Le parallélisme n’a rien de forcé : Breker avait un an de moins que Nussbaum, ils ont résidé à la même période au sein de la Villa Massimo où le sculpteur « entreprend sa conversion au nazisme » (p. 102) selon Schaevers. C’est à ce titre que les conservateurs du musée d’Osnabrück l’ont interviewé à plusieurs reprises dans les années 1980 sur ses souvenirs (Breker est mort en 1991). Ceux-ci, pas plus que ses mémoires publiés en français en 1970 sous un titre invraisemblable – Paris, Hitler et moi –, n’apportent d’éléments nouveaux sur la personnalité de Nussbaum, mais quelques-uns sur celle de Breker et sur sa manière de raisonner, où l’intérêt bien senti le dispute systématiquement à la lâcheté intéressée. À ses interlocuteurs d’Osnabrück qui évoquent devant lui, en 1983, la mort de Nussbaum, Breker répond : « C’est la première fois que j’entends que Nussbaum est mort dans un camp de concentration », se disant de ce fait « profondément ému par le sort qu’il a connu » (p. 415), comme s’il pouvait ignorer le sort de son ancien colocataire à la Villa Massimo.

« À l’en croire », écrit Schaevers d’une façon qui vise à l’accabler bien plus qu’à l’excuser, « la seule chose qui lui importait, c’était de se mettre au service du beau », suivant une stratégie de défense qu’a comme lui usée jusqu’au comble du ridicule et à l’indécence la plus complète sa consœur cinéaste, Leni Riefenstahl, supportée en chemin par d’éminents esthètes s’avérant en la matière des philistins intégraux (au premier rang desquels Jean Cocteau, indéfectible soutien de l’un comme de l’autre) dont les émules n’en finissent pas de chercher à distinguer le nazi de l’artiste sans qu’on ne sache exactement, au bout du compte, ce qu’ils essaient vraiment de sauver.

Quoi qu’il en soit, du fait même de leur opposition, « les destins respectifs de Nussbaum et de Breker » décrivent assez éloquemment le rapport qu’entretient l’histoire à l’une et l’autre de leurs mémoires, ainsi que le relève Schaevers : « alors que certains s’esquintent à reconstituer le passé de Nussbaum, Breker doit quant à lui s’efforcer d’enterrer coûte que coûte sa propre histoire. » (p. 416-417)

« Nous ne saurons jamais », concède l’auteur en préambule de la biographie qu’il lui consacre, « si Felix Nussbaum a réellement prononcé ces mots, les plus cités de ceux qu’on lui prête : “Si je venais à disparaître, ne laissez pas mourir mes toiles.
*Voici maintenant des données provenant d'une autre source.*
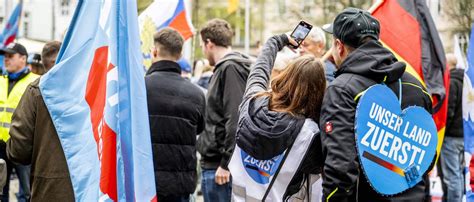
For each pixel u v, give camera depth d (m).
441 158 9.70
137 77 4.52
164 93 5.71
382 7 5.59
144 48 8.01
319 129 3.96
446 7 26.31
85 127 4.59
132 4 4.52
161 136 5.67
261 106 4.02
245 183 4.08
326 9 30.12
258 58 4.32
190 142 5.81
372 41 3.94
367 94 3.81
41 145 4.81
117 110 4.39
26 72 7.92
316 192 4.03
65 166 4.78
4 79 7.81
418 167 3.99
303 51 6.23
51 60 6.12
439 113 5.63
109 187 4.36
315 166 3.99
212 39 6.48
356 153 3.78
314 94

Montrez-les !” » (p. 9) Schaevers cite un propos plus modeste mais également plus fiable de Nussbaum extrait d’une lettre qu’il adresse cinq ans jour pour jour avant son arrestation à Westheim depuis Bruxelles où il s’est mis à peindre sur des assiettes : « Je continuerai à décorer des assiettes, ainsi que toutes sortes d’autres objets fragiles. » (p. 228) Décorer de la vaisselle plutôt que la barbarie, peindre la douleur sur des « objets fragiles » au lieu de fondre la volonté dans des corps athlétiques, donner à voir des figures souffrantes et non pas triomphantes, tous ces choix de l’artiste dont témoignent ses œuvres sont certes en partie dictés par les circonstances, mais ils attestent aussi de ce désir d’indépendance qui acquiert, chez Nussbaum, la valeur d’une résolution : ne jamais rien abdiquer de son art face à ses adversaires, qu’ils prennent l’horreur pour visage ou qu’ils adoptent quelque ersatz de beauté en guise de masque morbide.